Last October, Winters told an FBI undercover employee that he had spent $200,000 on his preparations and that he had buried 60 AR-15 firearms in four barrels in the ground, the record states. They toured the neighborhood, and Winters pointed out bunkers that he keeps on three east Hillsborough County properties, two on Williams Boulevard and one on Spring Road.
He talked about shooting government agents in the back, first snagging them with fishhooks that would pop out of air-pressured pipes mounted on the eaves of porches. "Winters will then shoot the agents while they are entangled in the hooks," Special Agent Ronald Monaco wrote in the affidavit.
An unidentified FBI employee spent months in talks with Winters and wrote that he also talked of shooting tanks of propane gas to kill government agents as they entered his property.
The indictments, kept secret until Monday, also name Michael Bonta, 49; Jason Swain, 33; Nicholas Hall, 23; James Beebe, 56; and Desiree Beebe, 23. Bonta, like Winters, was charged with crimes related to the homemade destructive devices.

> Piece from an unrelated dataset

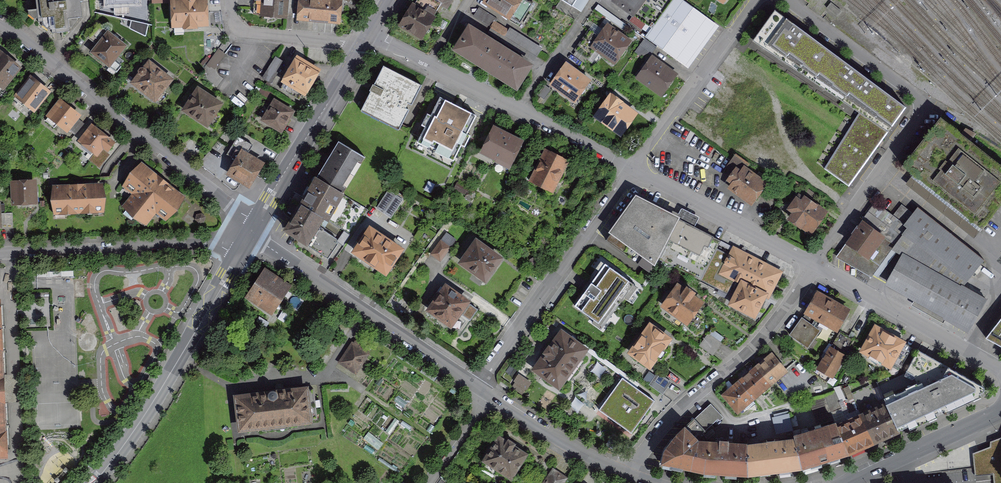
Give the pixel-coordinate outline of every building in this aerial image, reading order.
[(83,0),(24,0),(25,13),(52,35),(70,31),(69,19),(84,17),(83,0)] [(174,28),(210,27),(209,0),(172,0),(174,28)] [(261,17),(287,20),(289,0),(263,0),(261,17)] [(324,0),(300,0),(298,23),(341,27),(343,2),(324,0)] [(414,6),(423,12),(432,17),(440,5),(446,9),(451,0),(417,0),(414,6)] [(524,0),(487,0),(486,2),(520,23),(532,5),(524,0)] [(614,2),(652,29),(672,0),(616,0),(614,2)] [(645,38),(680,64),(712,21),(684,0),(674,0),(645,38)] [(432,17),(414,6),(408,16),(402,25),(420,37),(426,27),(432,17)] [(754,38),(815,79),(835,53),(779,10),(754,38)] [(535,64),(470,24),(454,50),(519,90),(535,64)] [(609,25),(592,48),(616,65),(633,42),(609,25)] [(109,31),(92,52),(111,68),(128,46),(109,31)] [(0,54),(0,87),(4,90),(23,68),(2,51),(0,54)] [(906,108),(835,53),(815,79),(861,110),(889,131),(906,108)] [(653,55),(637,78),(663,97),(680,74),(653,55)] [(297,59),(283,83),(307,97),(321,73),(297,59)] [(150,61),(133,84),(158,103),(175,80),(150,61)] [(567,63),(549,87),(575,105),(592,82),(567,63)] [(423,86),(385,67),(364,110),(401,129),(423,86)] [(32,75),(15,96),(35,112),(52,91),(32,75)] [(226,105),(198,87),(183,111),(210,129),(226,105)] [(612,95),(595,119),(622,138),(639,115),(612,95)] [(442,97),(422,140),(452,154),(458,140),(467,144),(480,115),(442,97)] [(61,99),(47,117),(68,133),(82,116),(61,99)] [(275,99),(263,121),(284,132),(295,111),(275,99)] [(850,187),(889,131),(861,110),(826,170),(850,187)] [(902,165),(982,229),(1000,205),(1000,165),(941,117),(902,165)] [(93,123),(78,141),(97,156),(103,149),(109,153),(117,143),(93,123)] [(525,141),(495,126),(482,155),(511,169),(525,141)] [(368,158),(340,140),(284,229),(307,244),(325,216),(329,218),(368,158)] [(243,149),(226,175),(250,190),(266,164),(243,149)] [(546,151),(531,181),(555,193),(570,162),(546,151)] [(754,206),(770,184),(750,170),(753,165),(737,154),(726,170),(732,174),(727,180),(733,185),(730,189),(754,206)] [(142,162),(122,186),(133,195),(123,206),(147,225),(157,213),(166,221),(185,198),(142,162)] [(37,181),(10,182),(11,205),(38,204),(37,181)] [(103,184),(53,187),(54,215),(105,212),(103,184)] [(389,188),(377,207),(393,217),(404,197),(389,188)] [(790,218),(809,232),(824,212),(805,198),(804,199),(799,195),(790,208),(795,212),(790,218)] [(720,241),(637,198),(606,239),(653,273),(655,270),(670,277),(675,267),(700,280),(702,276),(716,248),(720,241)] [(873,274),(903,234),(907,228),(891,216),(875,204),(859,227),(857,226),(852,233),(854,234),(849,242),(848,241),(838,254),(839,255),(840,254),(845,258),(845,257),(850,261),(851,260),(856,264),(857,264),(862,267),(867,270),(868,270),(873,274)] [(901,204),(891,216),(907,228),(903,234),(912,241),(963,280),(966,282),(984,259),(917,206),(912,212),(901,204)] [(370,229),(355,251),(385,272),(401,249),(370,229)] [(453,242),(444,236),(432,254),(440,260),(453,242)] [(500,258),(476,241),(461,262),(485,279),(493,267),(498,266),(498,261),(500,258)] [(963,280),(912,241),(888,283),(968,328),(985,297),(971,289),(968,293),(960,288),(963,280)] [(768,297),(781,272),(734,247),(730,255),(716,248),(702,276),(729,290),(735,280),(741,284),(731,303),(754,315),(758,308),(761,309),(764,304),(761,302),(764,295),(768,297)] [(608,265),(577,307),(604,327),(635,284),(608,265)] [(266,268),(246,297),(273,315),(293,285),(266,268)] [(678,286),(664,305),(686,321),(688,319),(690,321),(695,314),(692,312),(700,302),(692,296),(694,293),(686,288),(684,291),(678,286)] [(431,308),(430,309),(450,324),(459,312),(470,320),(477,309),(446,287),(441,294),(437,291),(427,305),(431,308)] [(848,310),(817,293),(806,312),(821,321),(837,330),(848,310)] [(0,300),(0,460),(12,459),(4,299),(0,300)] [(806,312),(790,334),(807,347),(822,326),(819,324),(821,321),(806,312)] [(985,337),(1000,346),(1000,318),(985,337)] [(650,325),(630,352),(649,366),(656,356),(661,360),(667,351),(662,348),(669,339),(650,325)] [(876,327),(863,350),(870,354),(868,358),(878,364),(880,360),(890,365),(892,362),(901,367),(912,348),(876,327)] [(840,331),(819,368),(832,376),(854,339),(840,331)] [(546,355),(536,369),(558,385),(564,377),(569,381),(583,361),(578,357),(584,349),(562,333),(551,347),(549,345),(543,353),(546,355)] [(720,342),(708,333),(699,345),(711,354),(720,342)] [(353,341),(339,363),(357,375),(371,352),(353,341)] [(918,349),(905,373),(890,380),(888,377),(876,382),(886,404),(898,430),(927,417),(955,403),(984,390),(984,387),(918,349)] [(773,354),(756,368),(769,383),(774,379),(786,370),(773,354)] [(797,361),(786,370),(774,379),(788,397),(811,377),(797,361)] [(744,378),(739,382),(752,398),(769,383),(756,368),(750,373),(749,372),(743,377),(744,378)] [(670,381),(658,372),(649,384),(661,393),(670,381)] [(531,383),(518,375),(514,381),(526,389),(531,383)] [(599,411),(632,434),(655,402),(622,379),(599,411)] [(739,382),(725,395),(738,410),(752,398),(739,382)] [(851,393),(853,396),(873,441),(898,430),(886,404),(880,407),(869,385),(851,393)] [(312,386),(235,397),(240,433),(317,422),(312,386)] [(873,441),(853,396),(840,402),(848,421),(837,426),(847,453),(860,447),(873,441)] [(721,415),(711,405),(695,420),(705,431),(721,415)] [(665,451),(663,462),(690,468),(694,451),(696,451),(698,441),(696,439),(705,431),(695,420),(694,419),(679,434),(665,451)] [(795,439),(802,467),(817,462),(832,457),(847,453),(837,426),(835,422),(794,435),(795,439)] [(502,436),(484,461),(513,481),(530,456),(502,436)] [(973,449),(976,478),(994,476),(995,482),(1000,482),(1000,438),(973,449)] [(766,443),(747,445),(747,474),(765,471),(783,469),(802,467),(795,439),(775,442),(775,439),(766,440),(766,443)] [(694,451),(690,468),(747,474),(747,445),(728,443),(728,440),(719,440),(719,443),(698,441),(696,451),(694,451)] [(545,482),(567,482),(569,480),(554,470),(545,482)]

The others were charged with being felons in possession of firearms and making false statements.
Only Winters was still free late Monday. He fled in his vehicle when agents arrived, and he then disappeared into a wooded area, the FBI said.
"We're hoping for a peaceful resolution to this," said FBI spokesman David Couvertier. "Nobody's looking to do him any harm."
In 2011, Winters was featured in a Tampa Bay Times story about a 130-foot flagpole he had erected on his 10-acre Valrico homestead. At the time, Winters said residents in his Williams Boulevard neighborhood supported the project and that many volunteered time and labor. He said he was motivated to complete the project out of respect for soldiers serving overseas.
"I did it because I have respect for the people who die for you," Winters said.